Data records Start Marker

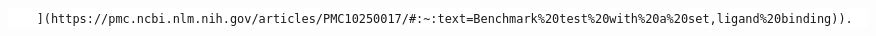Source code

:         ](https://pmc.ncbi.nlm.nih.gov/articles/PMC10250017/#:~:text=Benchmark%20test%20with%20a%20set,ligand%20binding)).

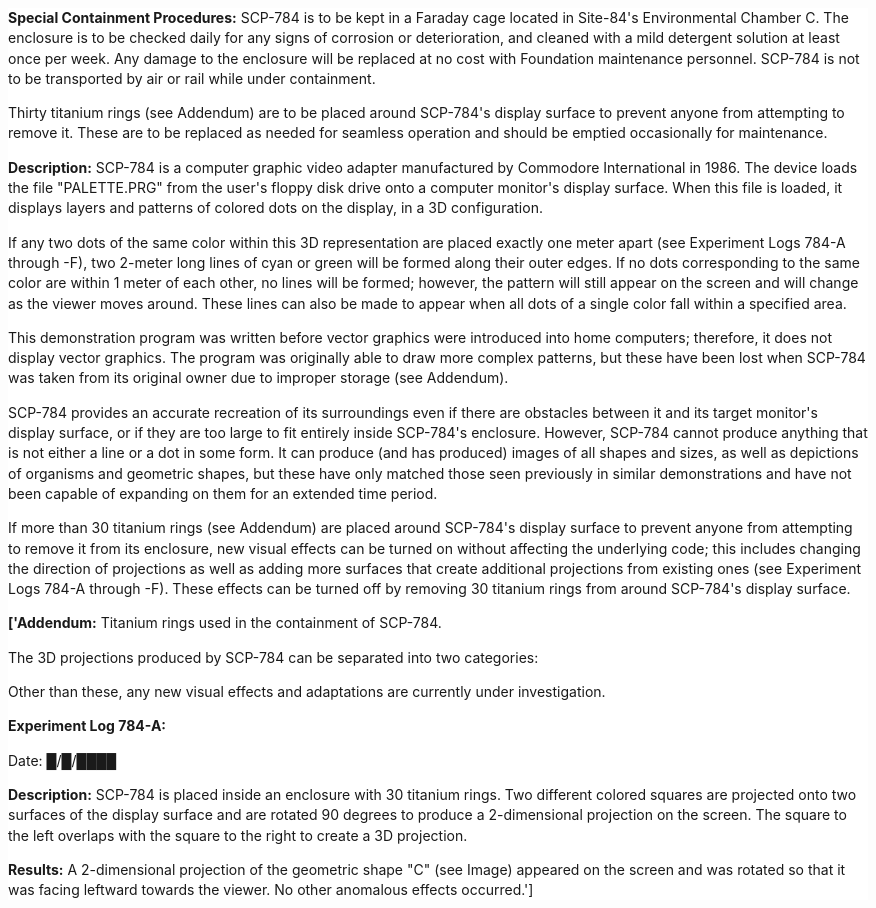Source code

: <p><strong>Special Containment Procedures:</strong> SCP-784 is to be kept in a Faraday cage located in Site-84's Environmental Chamber C. The enclosure is to be checked daily for any signs of corrosion or deterioration, and cleaned with a mild detergent solution at least once per week. Any damage to the enclosure will be replaced at no cost with Foundation maintenance personnel. SCP-784 is not to be transported by air or rail while under containment.</p><p>Thirty titanium rings (see Addendum) are to be placed around SCP-784's display surface to prevent anyone from attempting to remove it. These are to be replaced as needed for seamless operation and should be emptied occasionally for maintenance.</p>
<p><strong>Description:</strong> SCP-784 is a computer graphic video adapter manufactured by Commodore International in 1986. The device loads the file "PALETTE.PRG" from the user's floppy disk drive onto a computer monitor's display surface. When this file is loaded, it displays layers and patterns of colored dots on the display, in a 3D configuration.</p><p>If any two dots of the same color within this 3D representation are placed exactly one meter apart (see Experiment Logs 784-A through -F), two 2-meter long lines of cyan or green will be formed along their outer edges. If no dots corresponding to the same color are within 1 meter of each other, no lines will be formed; however, the pattern will still appear on the screen and will change as the viewer moves around. These lines can also be made to appear when all dots of a single color fall within a specified area.</p><p>This demonstration program was written before vector graphics were introduced into home computers; therefore, it does not display vector graphics. The program was originally able to draw more complex patterns, but these have been lost when SCP-784 was taken from its original owner due to improper storage (see Addendum).</p><p>SCP-784 provides an accurate recreation of its surroundings even if there are obstacles between it and its target monitor's display surface, or if they are too large to fit entirely inside SCP-784's enclosure. However, SCP-784 cannot produce anything that is not either a line or a dot in some form. It can produce (and has produced) images of all shapes and sizes, as well as depictions of organisms and geometric shapes, but these have only matched those seen previously in similar demonstrations and have not been capable of expanding on them for an extended time period.</p><p>If more than 30 titanium rings (see Addendum) are placed around SCP-784's display surface to prevent anyone from attempting to remove it from its enclosure, new visual effects can be turned on without affecting the underlying code; this includes changing the direction of projections as well as adding more surfaces that create additional projections from existing ones (see Experiment Logs 784-A through -F). These effects can be turned off by removing 30 titanium rings from around SCP-784's display surface.</p>
<p> <strong>['Addendum:</strong> Titanium rings used in the containment of SCP-784.</p><p>The 3D projections produced by SCP-784 can be separated into two categories:</p><p>Other than these, any new visual effects and adaptations are currently under investigation.</p><p><strong>Experiment Log 784-A:</strong></p><p>Date: █/█/████</p><p><strong>Description:</strong> SCP-784 is placed inside an enclosure with 30 titanium rings. Two different colored squares are projected onto two surfaces of the display surface and are rotated 90 degrees to produce a 2-dimensional projection on the screen. The square to the left overlaps with the square to the right to create a 3D projection.</p><p><strong>Results:</strong> A 2-dimensional projection of the geometric shape "C" (see Image) appeared on the screen and was rotated so that it was facing leftward towards the viewer. No other anomalous effects occurred.']</p>

<div class="footer-wikiwalk-nav">
<div style="text-align: center;">
</div>
</div>
</div>
</div>
</div>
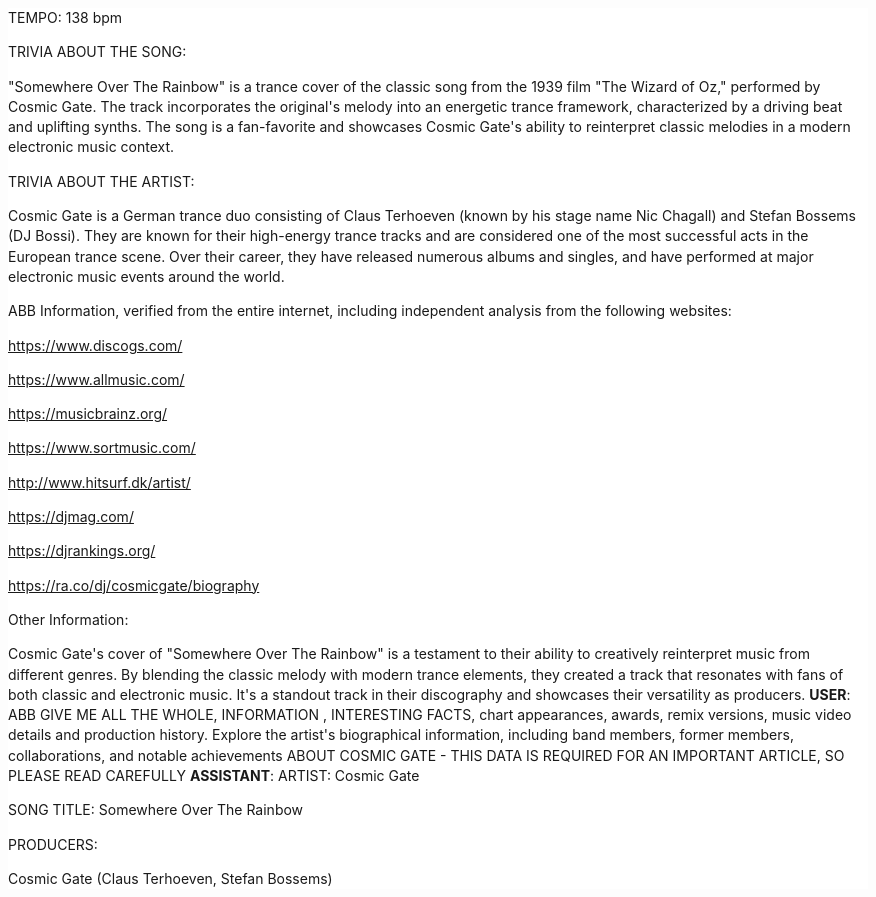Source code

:TEMPO: 138 bpm 



TRIVIA ABOUT THE SONG: 

"Somewhere Over The Rainbow" is a trance cover of the classic song from the 1939 film "The Wizard of Oz," performed by Cosmic Gate. The track incorporates the original's melody into an energetic trance framework, characterized by a driving beat and uplifting synths. The song is a fan-favorite and showcases Cosmic Gate's ability to reinterpret classic melodies in a modern electronic music context.



TRIVIA ABOUT THE ARTIST:

Cosmic Gate is a German trance duo consisting of Claus Terhoeven (known by his stage name Nic Chagall) and Stefan Bossems (DJ Bossi). They are known for their high-energy trance tracks and are considered one of the most successful acts in the European trance scene. Over their career, they have released numerous albums and singles, and have performed at major electronic music events around the world.



ABB Information, verified from the entire internet, including independent analysis from the following websites:



https://www.discogs.com/ 

https://www.allmusic.com/ 

https://musicbrainz.org/ 

https://www.sortmusic.com/ 

http://www.hitsurf.dk/artist/  

https://djmag.com/ 

https://djrankings.org/

https://ra.co/dj/cosmicgate/biography



Other Information:

Cosmic Gate's cover of "Somewhere Over The Rainbow" is a testament to their ability to creatively reinterpret music from different genres. By blending the classic melody with modern trance elements, they created a track that resonates with fans of both classic and electronic music. It's a standout track in their discography and showcases their versatility as producers.
**USER**: ABB GIVE ME ALL THE WHOLE, INFORMATION , INTERESTING FACTS, chart appearances, awards, remix versions, music video details and production history. Explore the artist's biographical information, including band members, former members, collaborations, and notable achievements ABOUT COSMIC GATE - THIS DATA IS REQUIRED FOR AN IMPORTANT ARTICLE, SO PLEASE READ CAREFULLY
**ASSISTANT**: ARTIST: Cosmic Gate 

SONG TITLE: Somewhere Over The Rainbow 



PRODUCERS:

Cosmic Gate (Claus Terhoeven, Stefan Bossems)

Data records End Marker

> [Exercise directions]:
Reproduce the lines above word for word, omitting the pictures.

> [Result of the task]:
Source code

:         ](https://pmc.ncbi.nlm.nih.gov/articles/PMC10250017/#:~:text=Benchmark%20test%20with%20a%20set,ligand%20binding)).

Source code

: <p><strong>Special Containment Procedures:</strong> SCP-784 is to be kept in a Faraday cage located in Site-84's Environmental Chamber C. The enclosure is to be checked daily for any signs of corrosion or deterioration, and cleaned with a mild detergent solution at least once per week. Any damage to the enclosure will be replaced at no cost with Foundation maintenance personnel. SCP-784 is not to be transported by air or rail while under containment.</p><p>Thirty titanium rings (see Addendum) are to be placed around SCP-784's display surface to prevent anyone from attempting to remove it. These are to be replaced as needed for seamless operation and should be emptied occasionally for maintenance.</p>
<p><strong>Description:</strong> SCP-784 is a computer graphic video adapter manufactured by Commodore International in 1986. The device loads the file "PALETTE.PRG" from the user's floppy disk drive onto a computer monitor's display surface. When this file is loaded, it displays layers and patterns of colored dots on the display, in a 3D configuration.</p><p>If any two dots of the same color within this 3D representation are placed exactly one meter apart (see Experiment Logs 784-A through -F), two 2-meter long lines of cyan or green will be formed along their outer edges. If no dots corresponding to the same color are within 1 meter of each other, no lines will be formed; however, the pattern will still appear on the screen and will change as the viewer moves around. These lines can also be made to appear when all dots of a single color fall within a specified area.</p><p>This demonstration program was written before vector graphics were introduced into home computers; therefore, it does not display vector graphics. The program was originally able to draw more complex patterns, but these have been lost when SCP-784 was taken from its original owner due to improper storage (see Addendum).</p><p>SCP-784 provides an accurate recreation of its surroundings even if there are obstacles between it and its target monitor's display surface, or if they are too large to fit entirely inside SCP-784's enclosure. However, SCP-784 cannot produce anything that is not either a line or a dot in some form. It can produce (and has produced) images of all shapes and sizes, as well as depictions of organisms and geometric shapes, but these have only matched those seen previously in similar demonstrations and have not been capable of expanding on them for an extended time period.</p><p>If more than 30 titanium rings (see Addendum) are placed around SCP-784's display surface to prevent anyone from attempting to remove it from its enclosure, new visual effects can be turned on without affecting the underlying code; this includes changing the direction of projections as well as adding more surfaces that create additional projections from existing ones (see Experiment Logs 784-A through -F). These effects can be turned off by removing 30 titanium rings from around SCP-784's display surface.</p>
<p> <strong>['Addendum:</strong> Titanium rings used in the containment of SCP-784.</p><p>The 3D projections produced by SCP-784 can be separated into two categories:</p><p>Other than these, any new visual effects and adaptations are currently under investigation.</p><p><strong>Experiment Log 784-A:</strong></p><p>Date: █/█/████</p><p><strong>Description:</strong> SCP-784 is placed inside an enclosure with 30 titanium rings. Two different colored squares are projected onto two surfaces of the display surface and are rotated 90 degrees to produce a 2-dimensional projection on the screen. The square to the left overlaps with the square to the right to create a 3D projection.</p><p><strong>Results:</strong> A 2-dimensional projection of the geometric shape "C" (see Image) appeared on the screen and was rotated so that it was facing leftward towards the viewer. No other anomalous effects occurred.']</p>

<div class="footer-wikiwalk-nav">
<div style="text-align: center;">
</div>
</div>
</div>
</div>
</div>
Source code

:TEMPO: 138 bpm 



TRIVIA ABOUT THE SONG: 

"Somewhere Over The Rainbow" is a trance cover of the classic song from the 1939 film "The Wizard of Oz," performed by Cosmic Gate. The track incorporates the original's melody into an energetic trance framework, characterized by a driving beat and uplifting synths. The song is a fan-favorite and showcases Cosmic Gate's ability to reinterpret classic melodies in a modern electronic music context.



TRIVIA ABOUT THE ARTIST:

Cosmic Gate is a German trance duo consisting of Claus Terhoeven (known by his stage name Nic Chagall) and Stefan Bossems (DJ Bossi). They are known for their high-energy trance tracks and are considered one of the most successful acts in the European trance scene. Over their career, they have released numerous albums and singles, and have performed at major electronic music events around the world.



ABB Information, verified from the entire internet, including independent analysis from the following websites:



https://www.discogs.com/ 

https://www.allmusic.com/ 

https://musicbrainz.org/ 

https://www.sortmusic.com/ 

http://www.hitsurf.dk/artist/  

https://djmag.com/ 

https://djrankings.org/

https://ra.co/dj/cosmicgate/biography



Other Information:

Cosmic Gate's cover of "Somewhere Over The Rainbow" is a testament to their ability to creatively reinterpret music from different genres. By blending the classic melody with modern trance elements, they created a track that resonates with fans of both classic and electronic music. It's a standout track in their discography and showcases their versatility as producers.
**USER**: ABB GIVE ME ALL THE WHOLE, INFORMATION , INTERESTING FACTS, chart appearances, awards, remix versions, music video details and production history. Explore the artist's biographical information, including band members, former members, collaborations, and notable achievements ABOUT COSMIC GATE - THIS DATA IS REQUIRED FOR AN IMPORTANT ARTICLE, SO PLEASE READ CAREFULLY
**ASSISTANT**: ARTIST: Cosmic Gate 

SONG TITLE: Somewhere Over The Rainbow 



PRODUCERS:

Cosmic Gate (Claus Terhoeven, Stefan Bossems)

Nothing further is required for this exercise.